About this exercise: Select every line of the data below that contains the string "researchers", matching case exactly.

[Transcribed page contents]
--- START ---

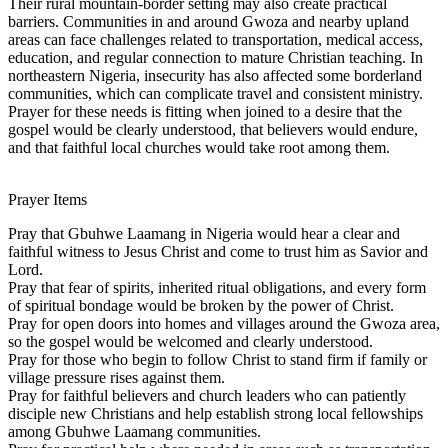
Their rural mountain-border setting may also create practical
barriers. Communities in and around Gwoza and nearby upland
areas can face challenges related to transportation, medical access,
education, and regular connection to mature Christian teaching. In
northeastern Nigeria, insecurity has also affected some borderland
communities, which can complicate travel and consistent ministry.
Prayer for these needs is fitting when joined to a desire that the
gospel would be clearly understood, that believers would endure,
and that faithful local churches would take root among them.
Prayer Items
Pray that Gbuhwe Laamang in Nigeria would hear a clear and
faithful witness to Jesus Christ and come to trust him as Savior and
Lord.
Pray that fear of spirits, inherited ritual obligations, and every form
of spiritual bondage would be broken by the power of Christ.
Pray for open doors into homes and villages around the Gwoza area,
so the gospel would be welcomed and clearly understood.
Pray for those who begin to follow Christ to stand firm if family or
village pressure rises against them.
Pray for faithful believers and church leaders who can patiently
disciple new Christians and help establish strong local fellowships
among Gbuhwe Laamang communities.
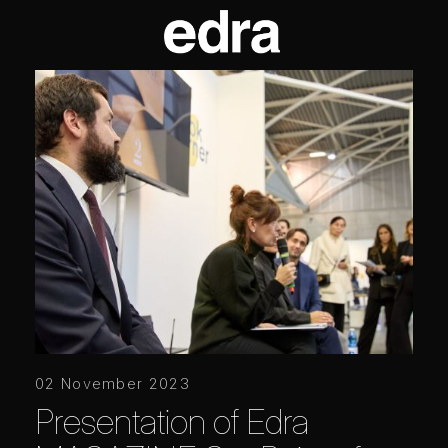
02 November 2023
Presentation of Edra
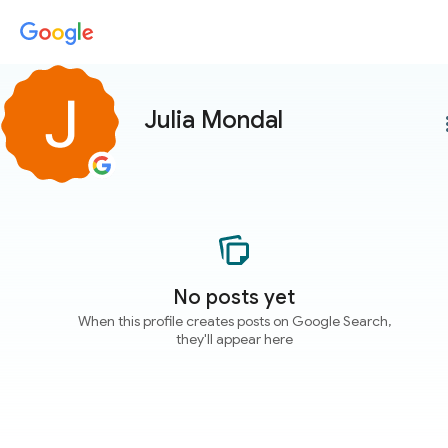
Julia Mondal
more
No posts yet
When this profile creates posts on Google Search,
they'll appear here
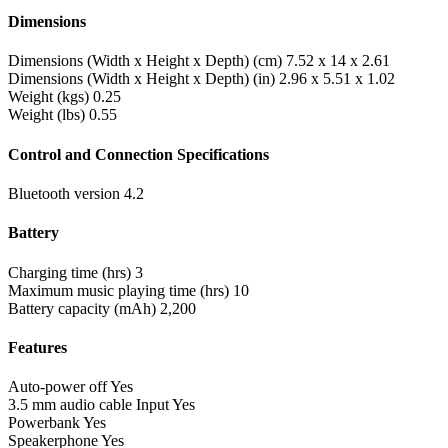
Dimensions
Dimensions (Width x Height x Depth) (cm)
7.52 x 14 x 2.61
Dimensions (Width x Height x Depth) (in)
2.96 x 5.51 x 1.02
Weight (kgs)
0.25
Weight (lbs)
0.55
Control and Connection Specifications
Bluetooth version
4.2
Battery
Charging time (hrs)
3
Maximum music playing time (hrs)
10
Battery capacity (mAh)
2,200
Features
Auto-power off
Yes
3.5 mm audio cable Input
Yes
Powerbank
Yes
Speakerphone
Yes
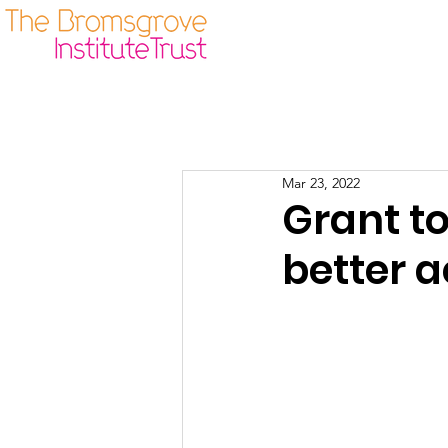
Our Origins
Guidelines
Mar 23, 2022
Grant t
better a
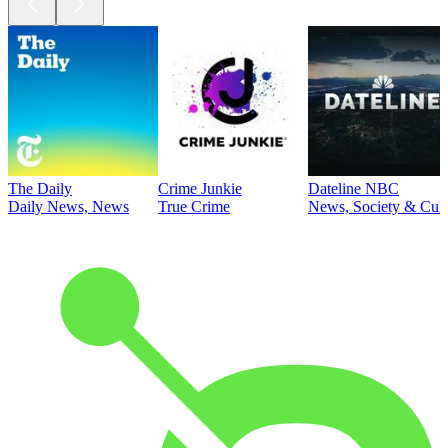
The Daily
Crime Junkie
Dateline NBC
Daily News, News
True Crime
News, Society & Cult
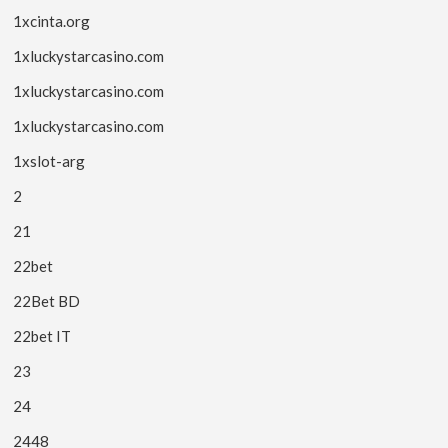
1xcinta.org
1xluckystarcasino.com
1xluckystarcasino.com
1xluckystarcasino.com
1xslot-arg
2
21
22bet
22Bet BD
22bet IT
23
24
2448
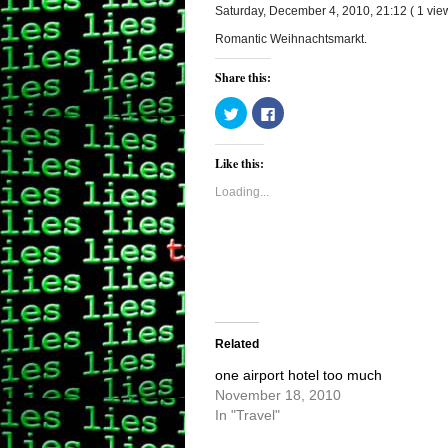
Saturday, December 4, 2010, 21:12 ( 1 vi
Romantic Weihnachtsmarkt.
Share this:
Click
Click
to
to
share
share
on
on
Twitter
Facebook
Like this:
(Opens
(Opens
in
in
new
new
Loading...
window)
window)
Related
one airport hotel too much
November 18, 2010
In "Travel"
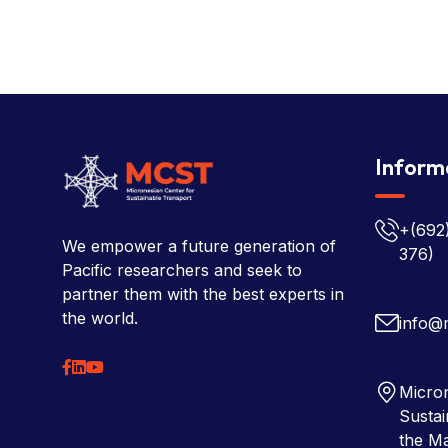
Inform
+(692
We empower a future generation of
376)
Pacific researchers and seek to
partner them with the best experts in
the world.
info@
Micron
Sustai
the Ma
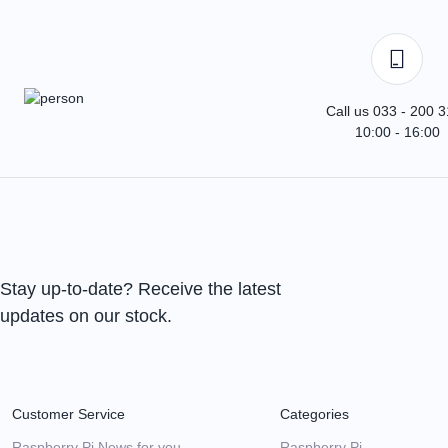
Call us 033 - 200 
10:00 - 16:00
Stay up-to-date? Receive the latest
updates on our stock.
Customer Service
Categories
Raspberry Pi News for you
Raspberry Pi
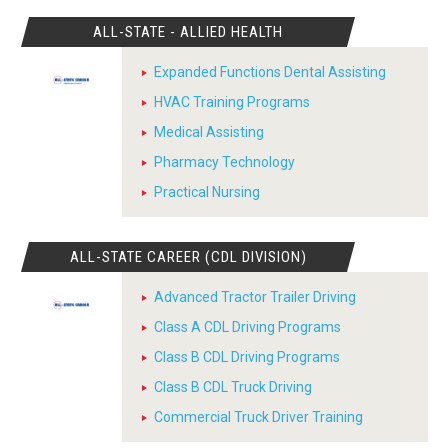
ALL-STATE - ALLIED HEALTH
Expanded Functions Dental Assisting
HVAC Training Programs
Medical Assisting
Pharmacy Technology
Practical Nursing
ALL-STATE CAREER (CDL DIVISION)
Advanced Tractor Trailer Driving
Class A CDL Driving Programs
Class B CDL Driving Programs
Class B CDL Truck Driving
Commercial Truck Driver Training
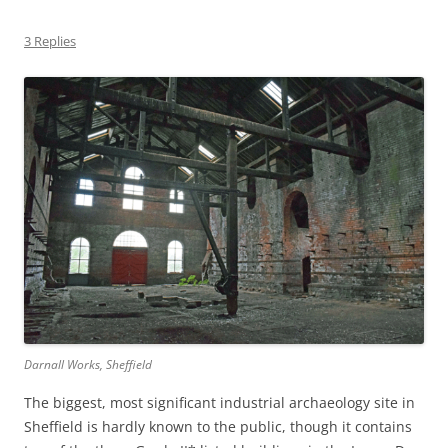
3 Replies
Darnall Works, Sheffield
The biggest, most significant industrial archaeology site in
Sheffield is hardly known to the public, though it contains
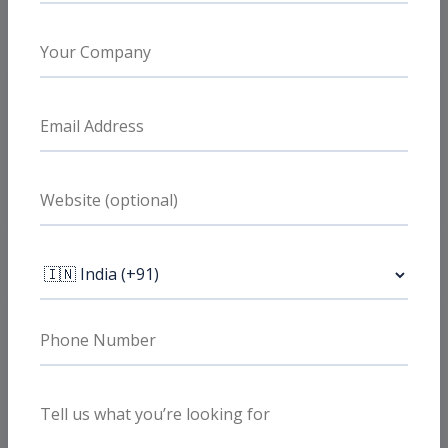
What clients value
Local and organic demand together
Useful for businesses that need city-level
visibility while also improving broader non-
branded search discovery.
What clients value
SEO tied to enquiries
The work is prioritized around commercial
pages and conversion paths, not just blog
output or traffic inflation.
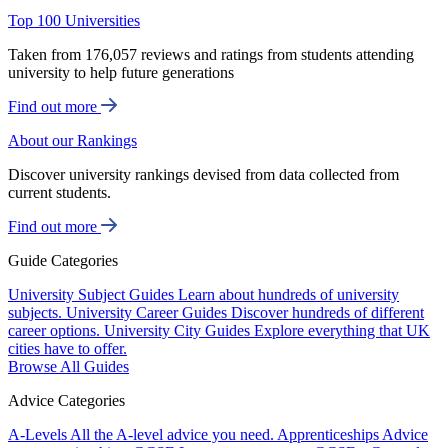
Top 100 Universities
Taken from 176,057 reviews and ratings from students attending
university to help future generations
Find out more
About our Rankings
Discover university rankings devised from data collected from
current students.
Find out more
Guide Categories
University Subject Guides
Learn about hundreds of university
subjects.
University Career Guides
Discover hundreds of different
career options.
University City Guides
Explore everything that UK
cities have to offer.
Browse All Guides
Advice Categories
A-Levels
All the A-level advice you need.
Apprenticeships
Advice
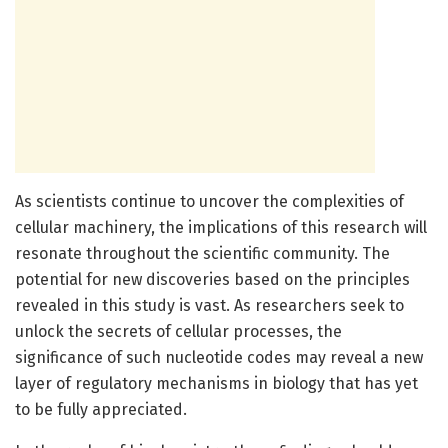
As scientists continue to uncover the complexities of
cellular machinery, the implications of this research will
resonate throughout the scientific community. The
potential for new discoveries based on the principles
revealed in this study is vast. As researchers seek to
unlock the secrets of cellular processes, the
significance of such nucleotide codes may reveal a new
layer of regulatory mechanisms in biology that has yet
to be fully appreciated.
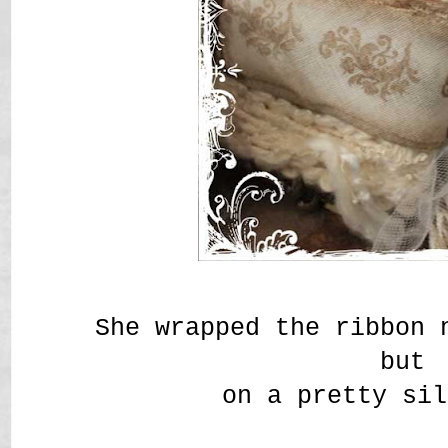
She wrapped the ribbon 
but
on a pretty sil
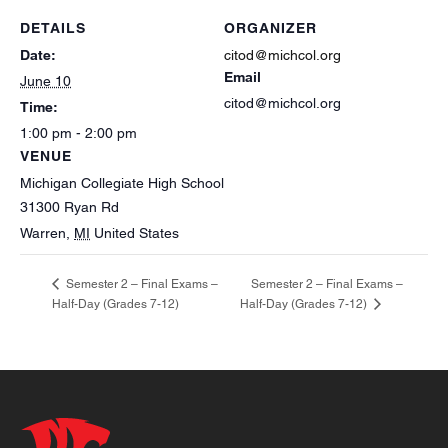
DETAILS
ORGANIZER
Date:
citod@michcol.org
Email
June 10
citod@michcol.org
Time:
1:00 pm - 2:00 pm
VENUE
Michigan Collegiate High School
31300 Ryan Rd
Warren
,
MI
United States
Semester 2 – Final Exams –
Semester 2 – Final Exams –
Half-Day (Grades 7-12)
Half-Day (Grades 7-12)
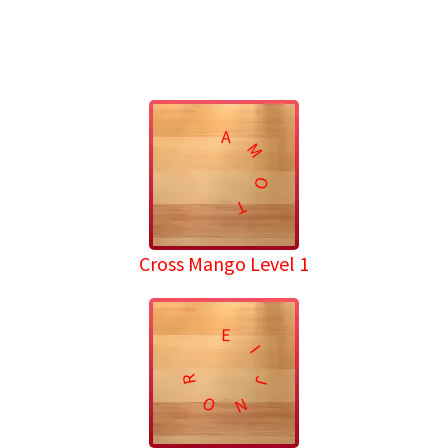
A
M
O
T
Cross Mango Level 1
E
I
R
J
O
N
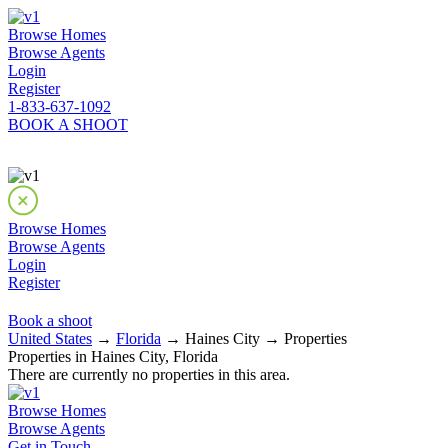
Browse Homes
Browse Agents
Login
Register
1-833-637-1092
BOOK A SHOOT
Browse Homes
Browse Agents
Login
Register
Book a shoot
United States
→
Florida
→ Haines City → Properties
Properties in Haines City, Florida
There are currently no properties in this area.
Browse Homes
Browse Agents
Get in Touch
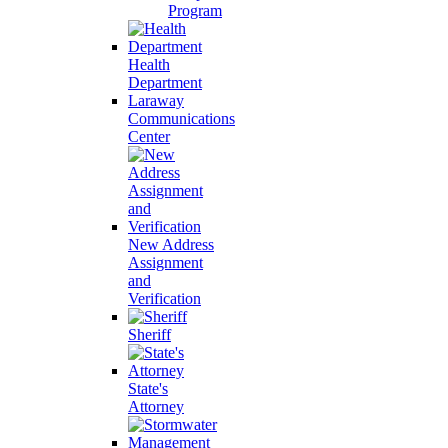
Program
Health
Department
Laraway
Communications
Center
New Address
Assignment
and
Verification
Sheriff
State's
Attorney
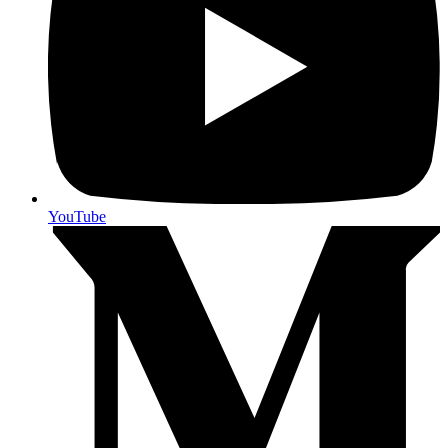
YouTube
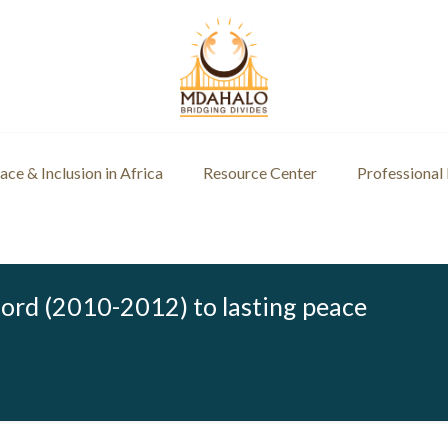
ce & Inclusion in Africa
Resource Center
Professional
ord (2010-2012) to lasting peace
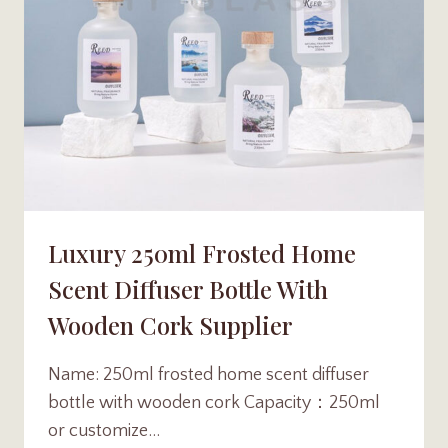
Luxury 250ml Frosted Home
Scent Diffuser Bottle With
Wooden Cork Supplier
Name: 250ml frosted home scent diffuser
bottle with wooden cork Capacity：250ml
or customize…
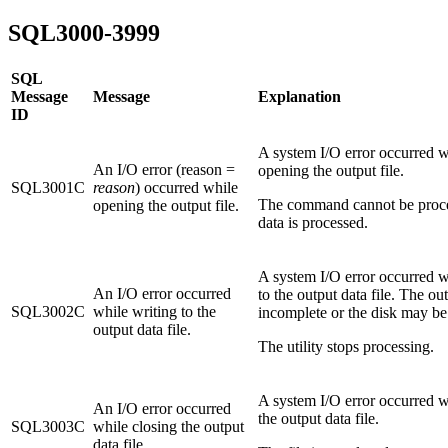
SQL3000-3999
SQL
Message
Message
Explanation
ID
A system I/O error occurred w
An I/O error (reason =
opening the output file.
SQL3001C
reason
) occurred while
The command cannot be proc
opening the output file.
data is processed.
A system I/O error occurred w
An I/O error occurred
to the output data file. The o
SQL3002C
while writing to the
incomplete or the disk may be 
output data file.
The utility stops processing.
A system I/O error occurred w
An I/O error occurred
the output data file.
SQL3003C
while closing the output
data file.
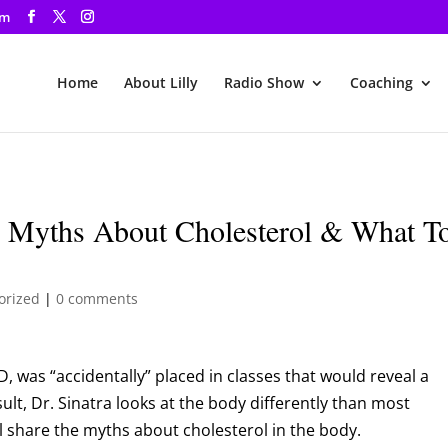
om
Home
About Lilly
Radio Show
Coaching
e Myths About Cholesterol & What T
orized
|
0 comments
D, was “accidentally” placed in classes that would reveal a
sult, Dr. Sinatra looks at the body differently than most
ll share the myths about cholesterol in the body.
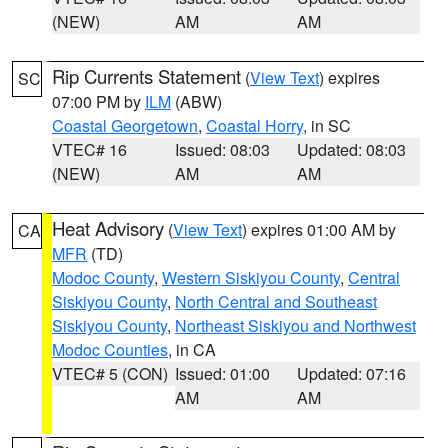
(NEW)
AM
AM
Rip Currents Statement
(
View Text
) expires
SC
07:00 PM by
ILM
(ABW)
Coastal Georgetown
,
Coastal Horry
, in SC
VTEC# 16
Issued: 08:03
Updated: 08:03
(NEW)
AM
AM
Heat Advisory
(
View Text
) expires 01:00 AM by
CA
MFR
(TD)
Modoc County
,
Western Siskiyou County
,
Central
Siskiyou County
,
North Central and Southeast
Siskiyou County
,
Northeast Siskiyou and Northwest
Modoc Counties
, in CA
VTEC# 5 (CON)
Issued: 01:00
Updated: 07:16
AM
AM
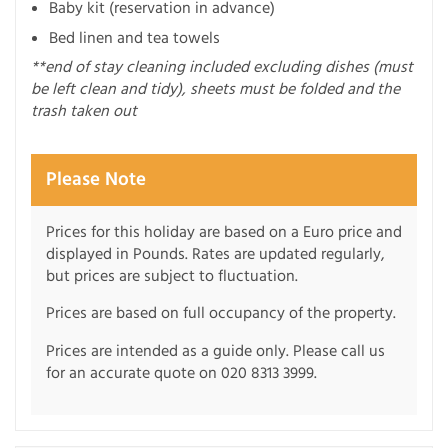
Baby kit (reservation in advance)
Bed linen and tea towels
**end of stay cleaning included excluding dishes (must
be left clean and tidy), sheets must be folded and the
trash taken out
Please Note
Prices for this holiday are based on a Euro price and
displayed in Pounds. Rates are updated regularly,
but prices are subject to fluctuation.
Prices are based on full occupancy of the property.
Prices are intended as a guide only. Please call us
for an accurate quote on 020 8313 3999.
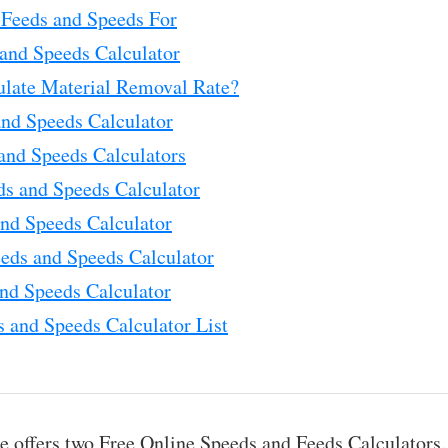
Feeds and Speeds For
and Speeds Calculator
ulate Material Removal Rate?
and Speeds Calculator
and Speeds Calculators
ds and Speeds Calculator
nd Speeds Calculator
eds and Speeds Calculator
nd Speeds Calculator
 and Speeds Calculator List
 offers two Free Online Speeds and Feeds Calculators.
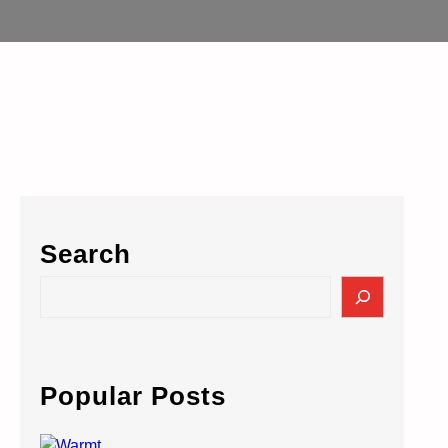
Search
S
e
a
r
c
Popular Posts
h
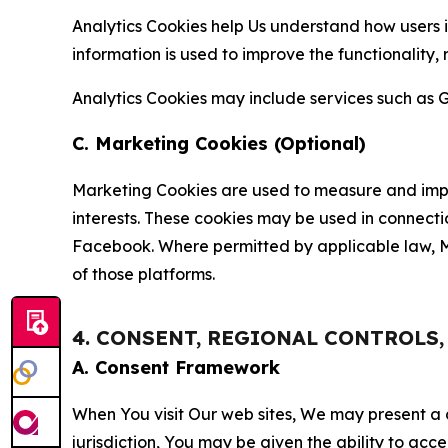
Analytics Cookies help Us understand how users i
information is used to improve the functionality,
Analytics Cookies may include services such as G
C. Marketing Cookies (Optional)
Marketing Cookies are used to measure and impro
interests. These cookies may be used in connecti
Facebook. Where permitted by applicable law, Ma
of those platforms.
4. CONSENT, REGIONAL CONTROLS
A. Consent Framework
When You visit Our web sites, We may present a
jurisdiction, You may be given the ability to acc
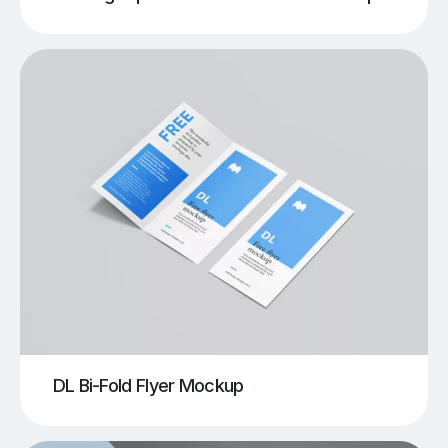
DL Bi-Fold Flyer Mockup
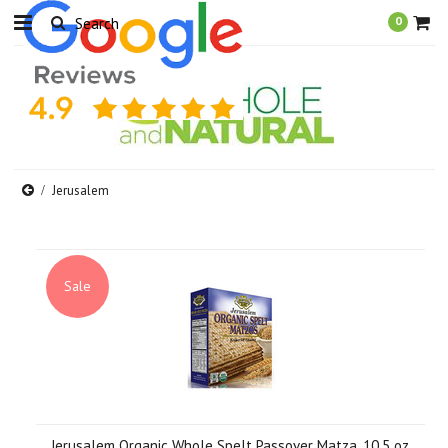
0
Jerusalem
Sale
Jerusalem Organic Whole Spelt Passover Matza, 10.5 oz.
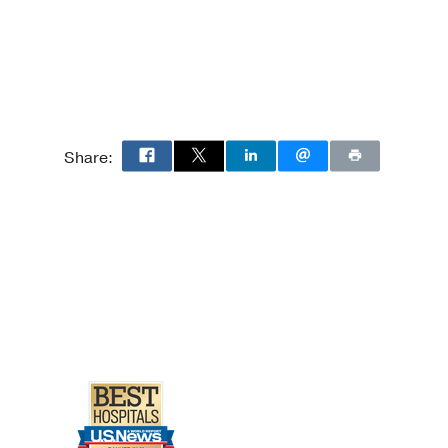
l Surgery
y Medicine
Share:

--- END ---

The answer:
Pacific researchers and seek to
revealed in this study is vast. As researchers seek to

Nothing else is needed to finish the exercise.